Les hôpitaux sont devenus de véritables charniers où les familles voyaient entrer leurs proches sans savoir qu'ils ne les reverraient sans doute plus jamais. Certains avaient des pathologies à risques comme partout, mais beaucoup sont morts de l’absence d’un système de santé efficace. Par ailleurs, un autre facteur aggravant qui a trop souvent été négligé par les commentateurs ici comme chez nous est le temps mis par les pays occidentaux à délivrer des vaccins aux pays « en développement ». Se pourrait-il que le développement économique marche main dans la main avec l'insensibilité, que dis-je, avec l'inhumanité ? Quand je pense à cela, je ne me sens un peu honteux d'appartenir à un pays dit "développé".
Quand je pense à toi et aux autres qui êtes restés en France, je me dis que nous vivons perpétuellement en décalage, je me lève quand vous finissez votre journée et me couche à l’heure où vous vous levez. C’est bizarre mais je m’y fais. Ça me fait plaisir d’avoir de tes nouvelles et de celles des autres, continuez à m’en donner souvent.
À bientôt,
Gabriel
P.S. À la fin de cette lettre, tu trouveras quelques photos de mes premiers jours passés ici à Lima : mon arrivée, les étals de fruits et légumes, des pièces d'artisanat, la promenade du bord de mer dans les quartiers de Miraflores et Barranco, et une photo où tu me verras avec le fameux poncho dont je t'ai parlé.
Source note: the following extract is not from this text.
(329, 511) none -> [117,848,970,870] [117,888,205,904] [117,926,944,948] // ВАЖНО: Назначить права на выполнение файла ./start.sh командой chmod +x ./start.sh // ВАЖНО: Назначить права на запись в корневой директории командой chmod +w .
1. Le conflit armé péruvien se réfère à l'affrontement qui s'est déroulé au Pérou entre 1980 et 2000 opposant le gouvernement péruvien aux guérillas communistes du Sentier Lumineux d'orientation maoïste et celle du MRTA d'orientation guévariste. Ce conflit interne au pays qui a donné lieu à des épisodes d'une extrême violence de la part des différents acteurs impliqués a occasionné près de 70 000 victimes.